February 4, 2021
The U.S. Supreme Court in Washington. (Photo: AP)
U.S. Supreme Court is making it harder for a multimillion-dollar lawsuit involving centuries-old religious artworks obtained by the Nazis from Jewish art dealers to continue in American courts.
The court ruled unanimously Wednesday in a case involving the 1935 sale of a collection of medieval Christian artwork called the Guelph Treasure.
The heirs of the art dealers contended the sale of the works, now said to be worth at least $250 million, was done under pressure. Germany disagreed and argued that the case did not belong in the American legal system.

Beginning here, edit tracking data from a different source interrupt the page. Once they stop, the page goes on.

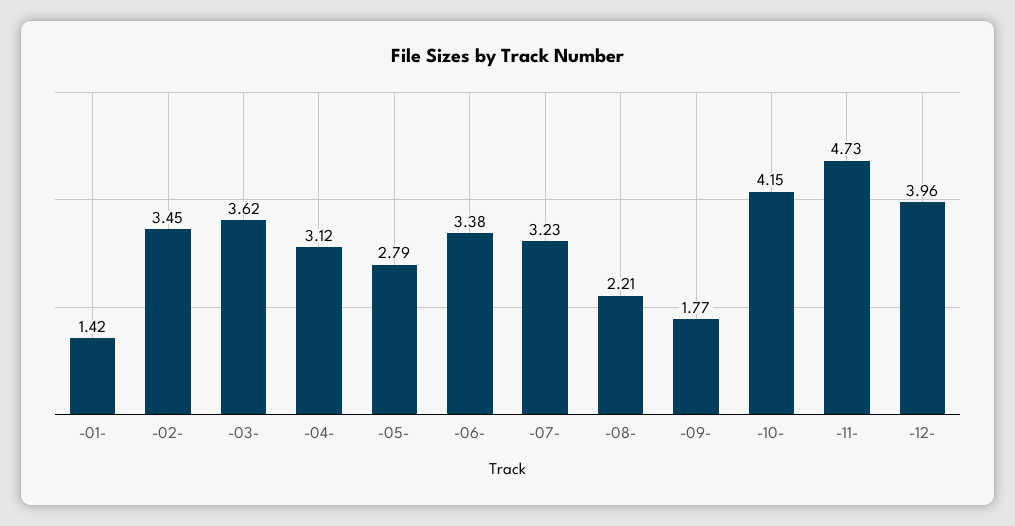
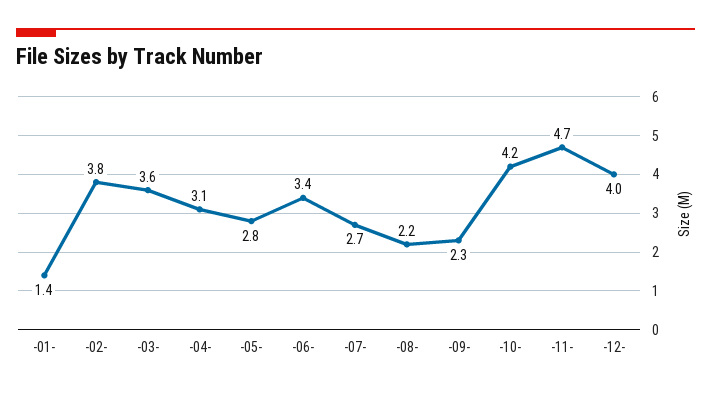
-02-: 3.45 -> 3.8
-07-: 3.23 -> 2.7
-09-: 1.77 -> 2.3

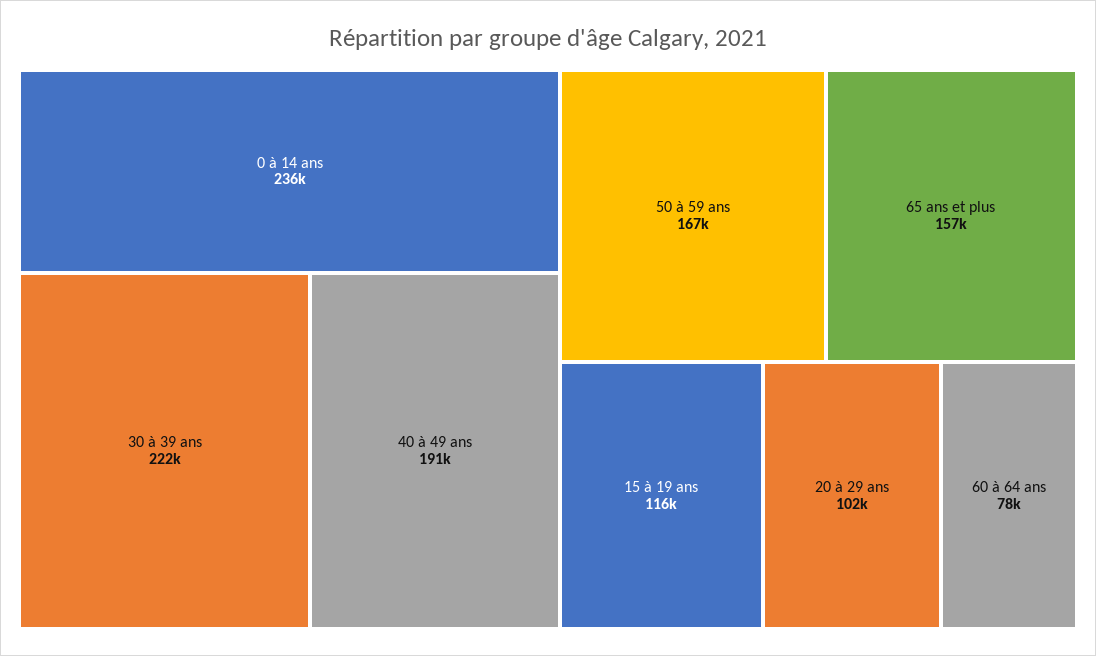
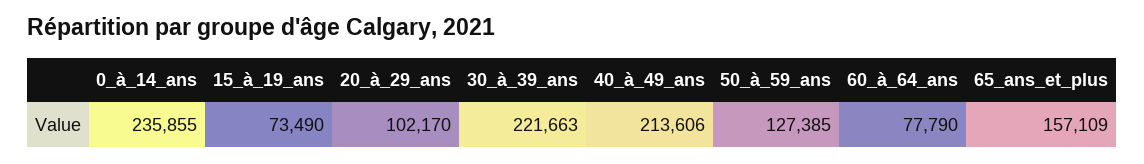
40 à 49 ans: 191000 -> 213606
50 à 59 ans: 167000 -> 127385
15 à 19 ans: 116000 -> 73490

The justices said the heirs had not at this point shown that federal law allowed them to bring their case in U.S. courts. The court sent the case back for additional arguments.
Writing for the court, Chief Justice John Roberts said that law does not cover what a foreign country does to property belonging to its own citizens within its own borders.
"As a nation, we would be surprised - and might even initiate reciprocal action - if a court in Germany adjudicated claims by Americans that they were entitled to hundreds of millions of dollars because of human rights violations committed by the United States government years ago," Roberts wrote.
A visitor looks at the the cupola reliquary of the Guelph Treasure in Berlin. (Photo: TPS)
"There is no reason to anticipate that Germany's reaction would be any different were American courts to exercise the jurisdiction claimed in this case," Roberts added.
Because of that ruling, the Supreme Court also sent a similar case involving a group of Hungarian Holocaust survivors back to a lower court. They were seeking to be compensated for property taken from them and their families when they were forced to board trains to concentration camps.
The Prussian foundation's own investigation found that the sale was a "voluntary, fair-market transaction," and a German commission that looks into Nazi-looted art agreed that it was not made under duress and the price reflected the Great Depression's effect on the art market.